Ancient mass human sacrifice is unique, unexpected
Archaeologists in central Mexico have unearthed roughly 150 human skulls, indicating a mass human sacrifice at an unexpected scene. Christopher Morehart of Georgia State University, and his team, discovered the remains while looking at ancient agricultural patterns and human landscape uses in pasture land and corn fields that rest on a former lakebed.
The find appears to be a first on two counts.
The type of decapitation practiced on the victims, which represent a varied population, produced cuts closer to the base of the skull than the norm.
Also, the location of the burial is outside the ancient urban centers that practiced human sacrifice, like nearby Teotihuacan and, centuries later, the cities of the Aztecs. The skulls were found in a relatively obscure, modest interment.

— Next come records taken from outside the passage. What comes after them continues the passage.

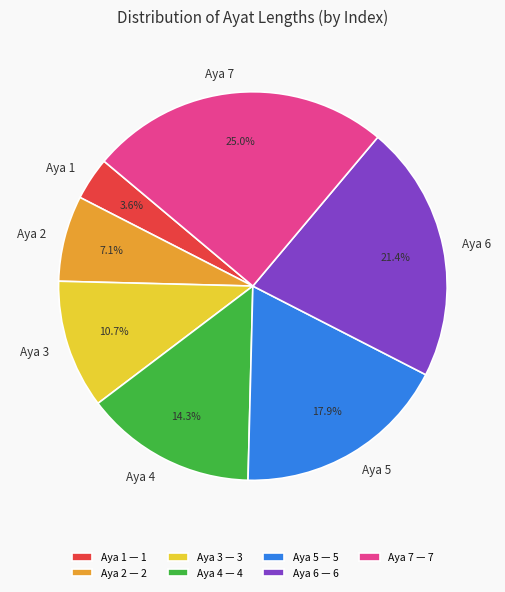

Rank the categories by value from lowest to highest.

Aya 1, Aya 2, Aya 3, Aya 4, Aya 5, Aya 6, Aya 7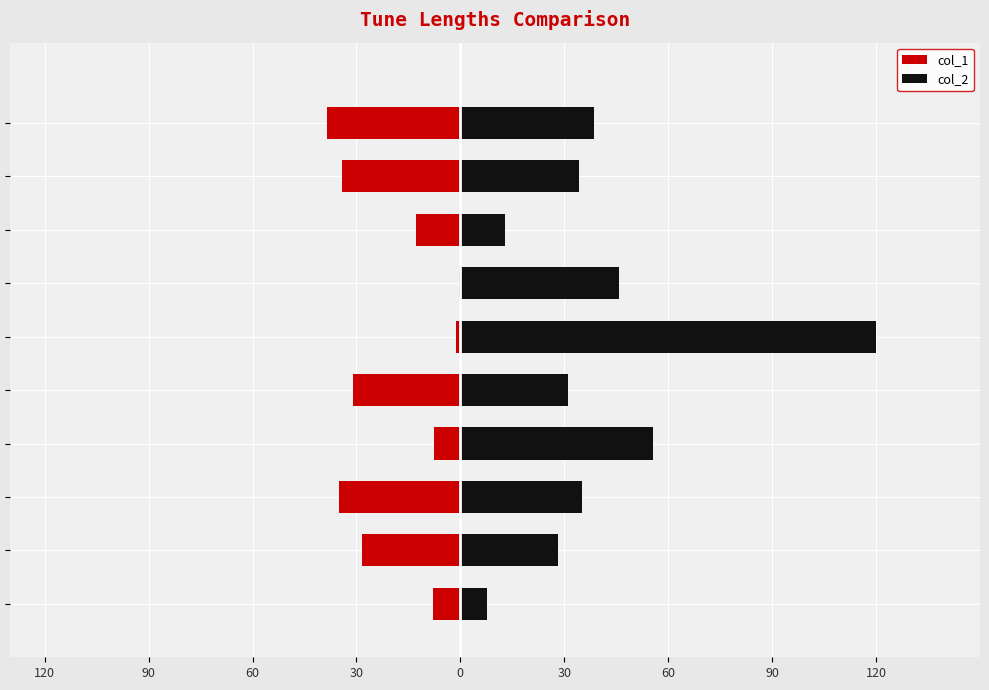

What is the greatest value displayed?

120.0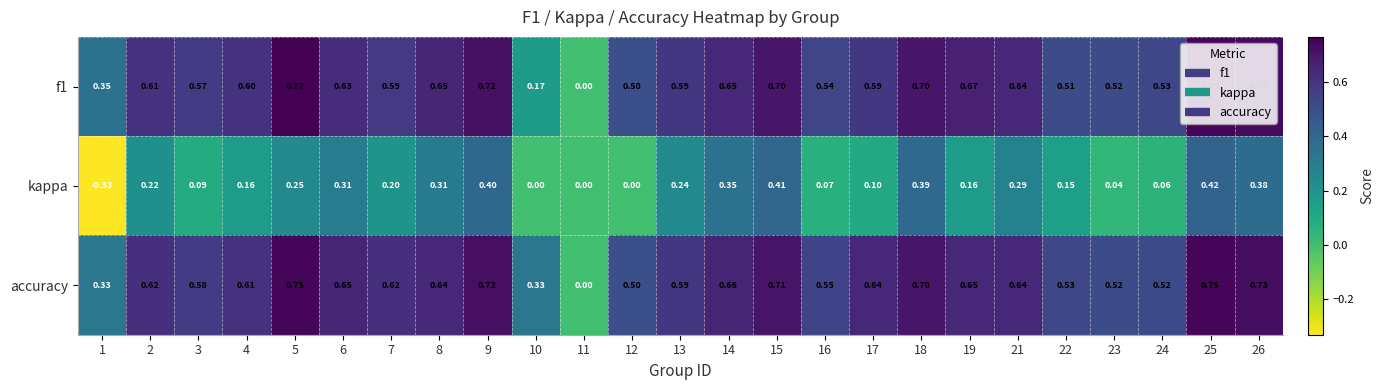

Between 4 and 18, which series saw the biggest shift?

kappa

The Washington Post reported on the find with an article that includes the perspective of Arizona State University Mesoamerican archaeologist Michael E. Smith.
Smith calls the find “impressive” and “puzzling” yet perhaps a sign of things to come. He notes that further excavation of ancient farm sites could yield evidence of similar mass burials or sacrifices.
“It certainly is unusual for being the first such feature excavated by archaeologists,” he says of the discovery, “but it is possible that such shrines were more common in ancient times; we simply have no idea.”
Smith, who is a professor in the School of Human Evolution and Social Change in the College of Liberal Arts and Sciences, is a specialist on the Aztecs of central Mexico.